It begins with a memorable premise: “It is a truth universally acknowledged, that a single man in possession of a good fortune must be in want of a wife.” Out of this decree unfolds a delicate romantic comedy of manners set in England around the turn of the 19th century. And it’s told from the point of view of a young, unmarried gentlewoman named Elizabeth Bennet, who is ready to be found and claimed by just such an eligible man.
To some of us, reading a novel from such a point of view may seem like an exercise in ancient history — albeit a history with no politics, no battlefields, no great events. It is a moment in time viewed from the drawing room of a small manor house in Hertfordshire. The only things that seem to interest the males who pass through it are related to the concerns of the females sitting in it. Chief of these interests is the pairing-off of eligible gentlemen and ladies, as much for economic advantage as for reasons of the heart.
Today, perhaps, Austen’s book risks being condemned for presenting a “sexist” view of the different roles of men and women, a “classist” view of society (in which the servants are virtually invisible and “good breeding” is synonymous with “proper conduct”), and a strict morality of love and marriage that might seem strange today but was taken for granted then. But if our world’s moral and social values have changed since then, it is not for our age to judge Austen’s. The present state of the world bears witness that mankind has not yet found perfect enlightenment.

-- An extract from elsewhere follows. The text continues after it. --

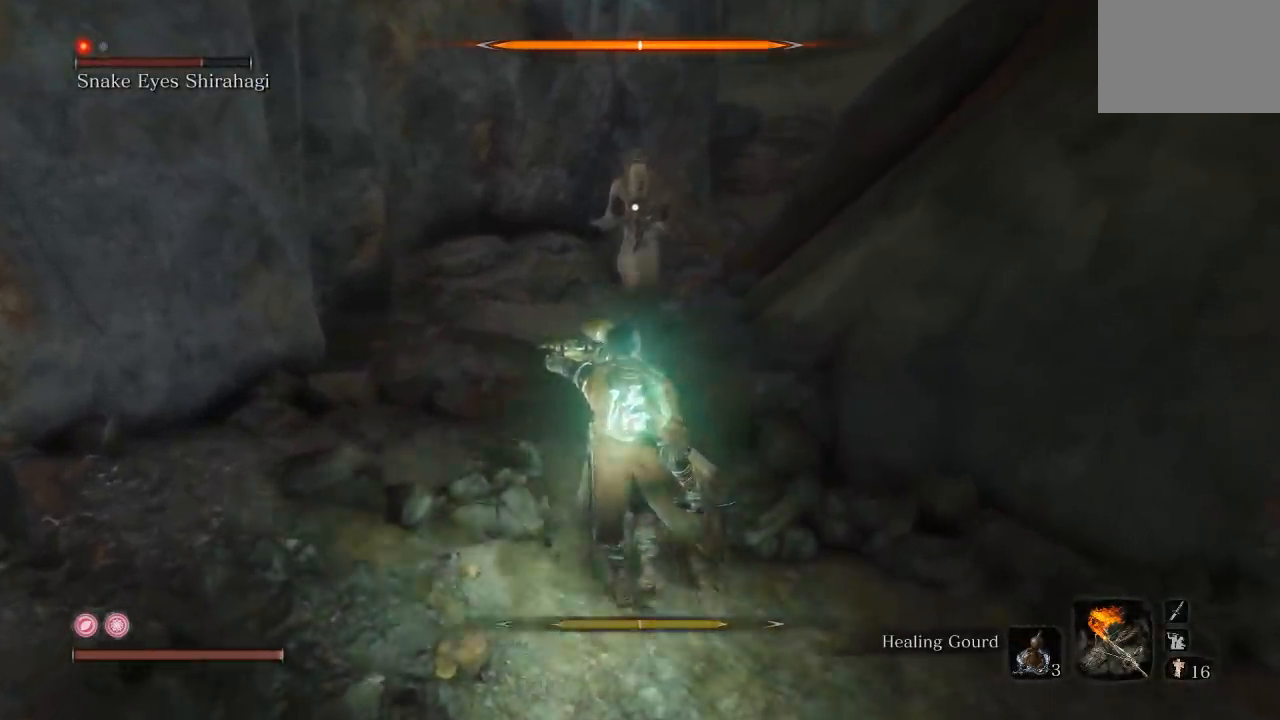
{"buttons": ["R1"], "left_stick": "up", "right_stick": "center", "button_events": [[467, "R1", "down"]]}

But in reading a book like this, we can be enlightened about a world that was, at least in the eyes of a captivating character like Eliza Bennet. And lest we forget, a woman wrote this novel, from a woman’s sensibility, capturing a woman’s view of the world with a wit and a grace that continue to entertain two centuries later. Some have ventured to call it a perfect novel. In my opinion, they aren’t far from the truth.